Return all lines of the data in which the string "down" occurs.

Records for processing
■ ■ ■
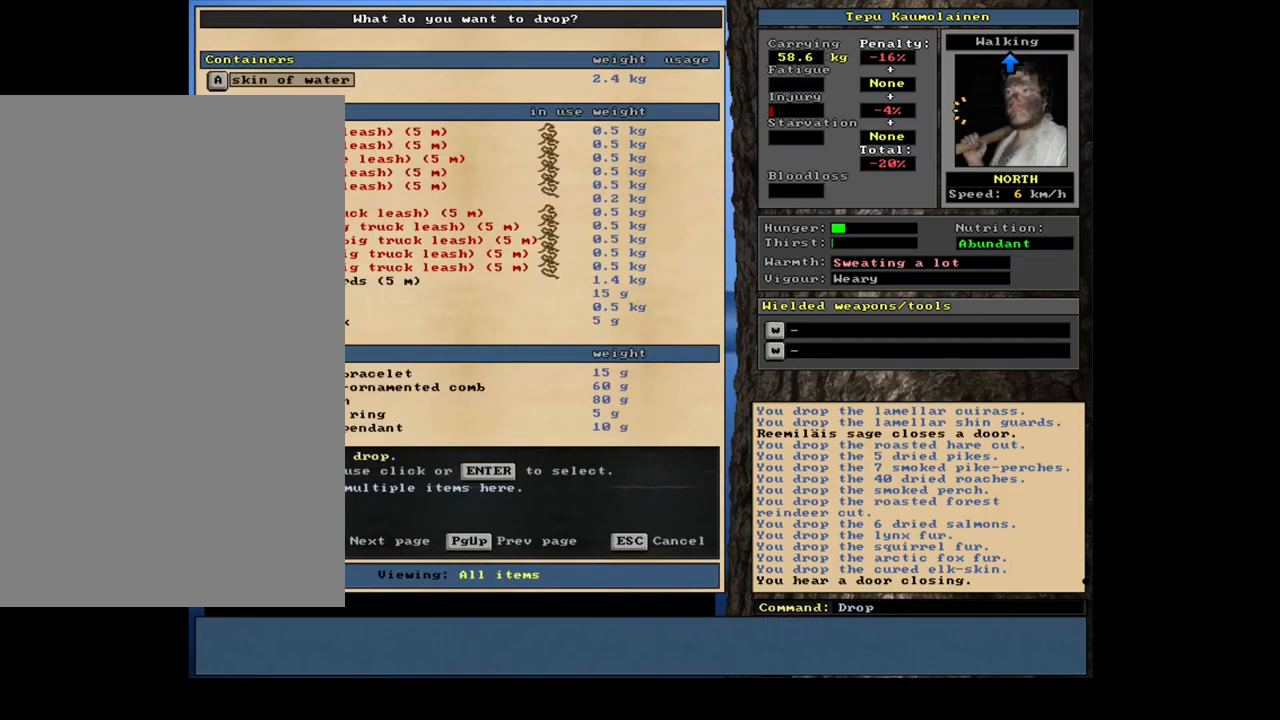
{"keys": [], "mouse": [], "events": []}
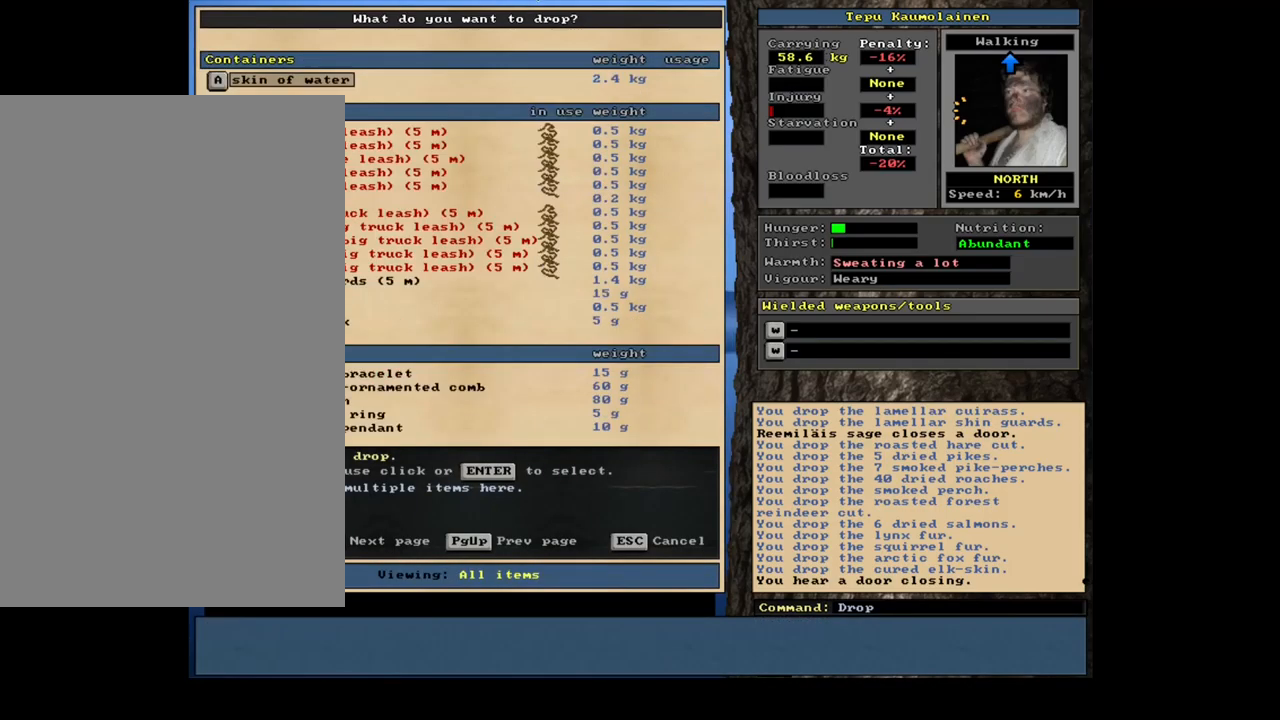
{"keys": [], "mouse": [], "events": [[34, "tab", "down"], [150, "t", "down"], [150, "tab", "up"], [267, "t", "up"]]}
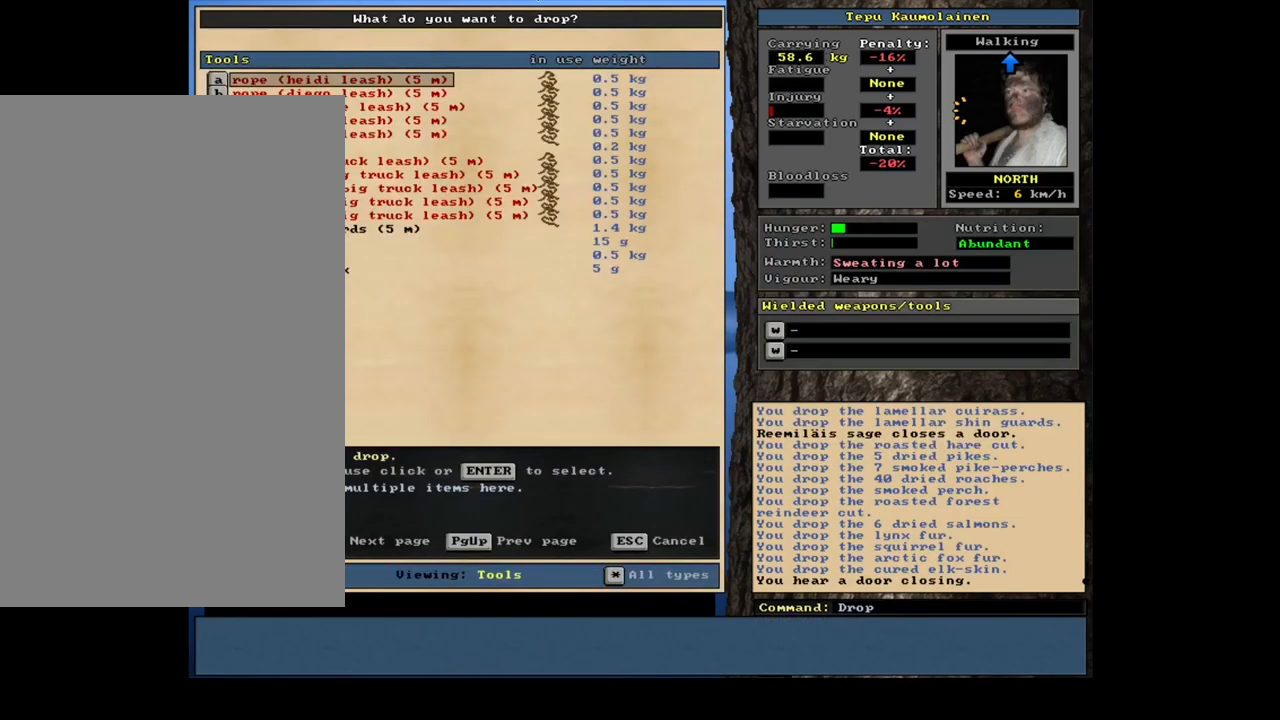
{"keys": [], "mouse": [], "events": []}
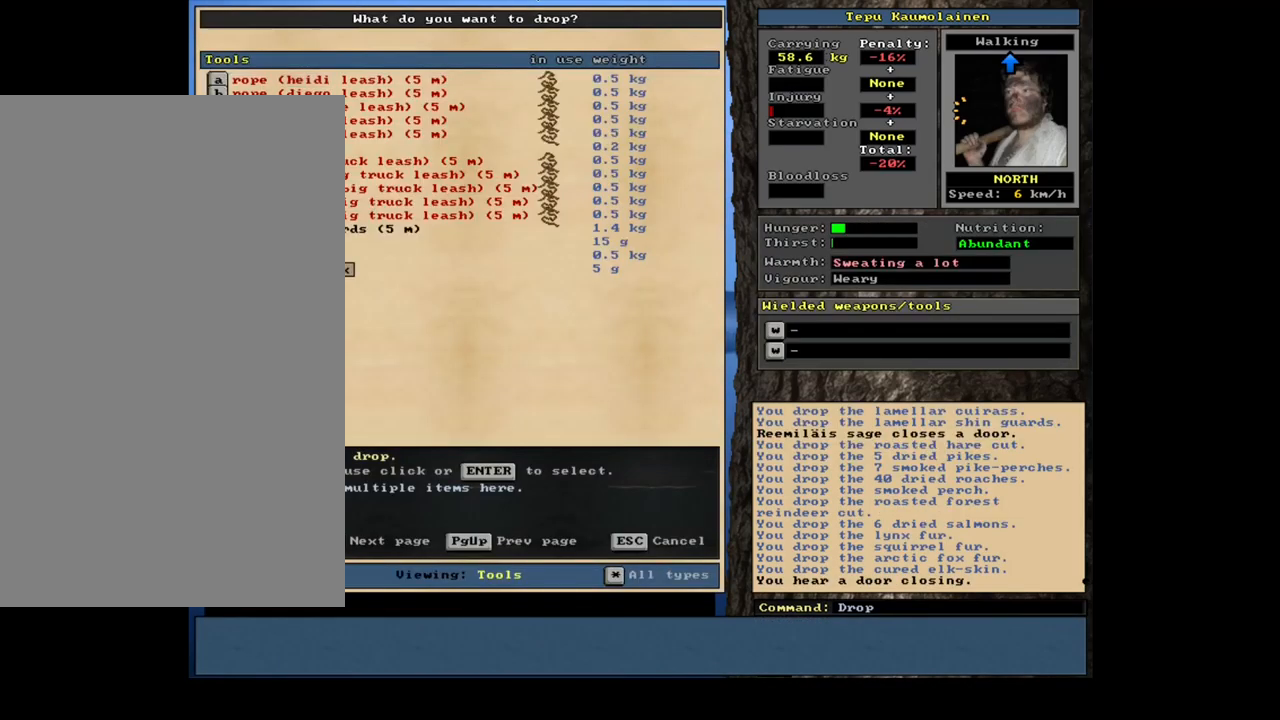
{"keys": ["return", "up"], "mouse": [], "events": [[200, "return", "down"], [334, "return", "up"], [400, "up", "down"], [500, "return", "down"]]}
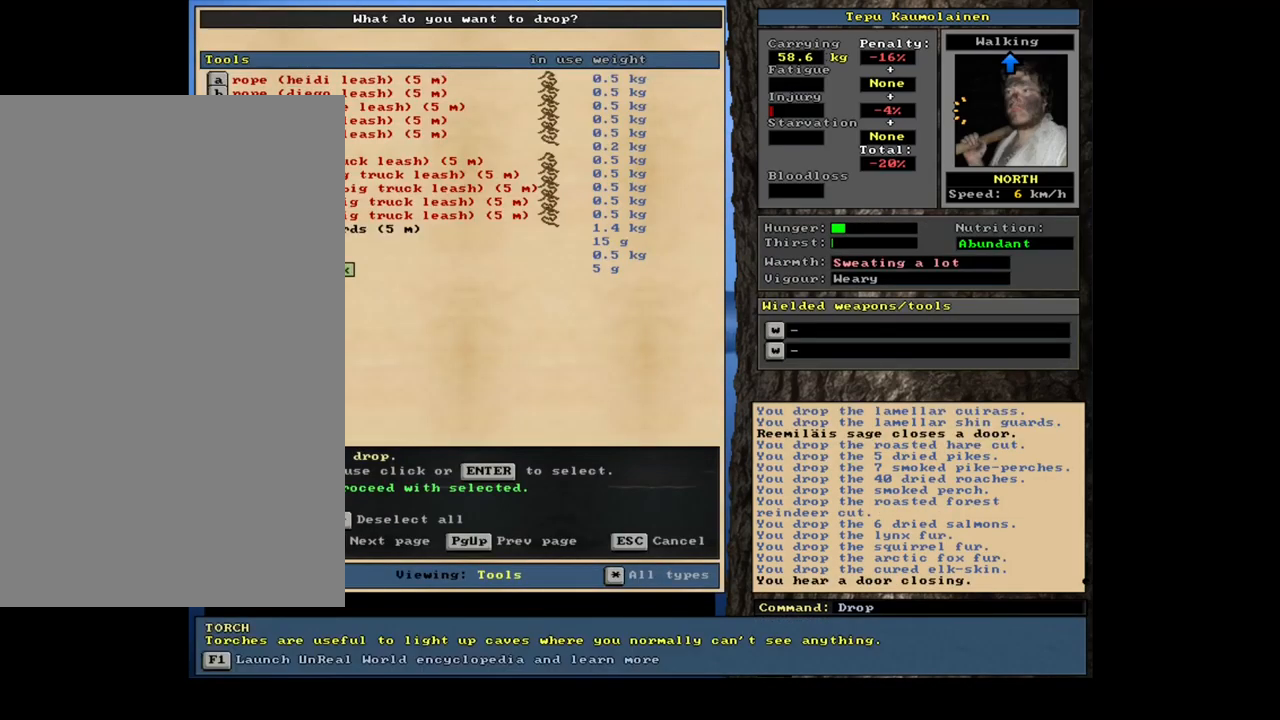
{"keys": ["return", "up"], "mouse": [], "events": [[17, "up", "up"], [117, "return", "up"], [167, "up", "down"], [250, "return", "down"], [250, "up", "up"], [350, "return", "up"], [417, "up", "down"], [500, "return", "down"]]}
■ ■ ■
Result of this task
{"keys": [], "mouse": [], "events": [[34, "tab", "down"], [150, "t", "down"], [150, "tab", "up"], [267, "t", "up"]]}
{"keys": ["return", "up"], "mouse": [], "events": [[200, "return", "down"], [334, "return", "up"], [400, "up", "down"], [500, "return", "down"]]}
{"keys": ["return", "up"], "mouse": [], "events": [[17, "up", "up"], [117, "return", "up"], [167, "up", "down"], [250, "return", "down"], [250, "up", "up"], [350, "return", "up"], [417, "up", "down"], [500, "return", "down"]]}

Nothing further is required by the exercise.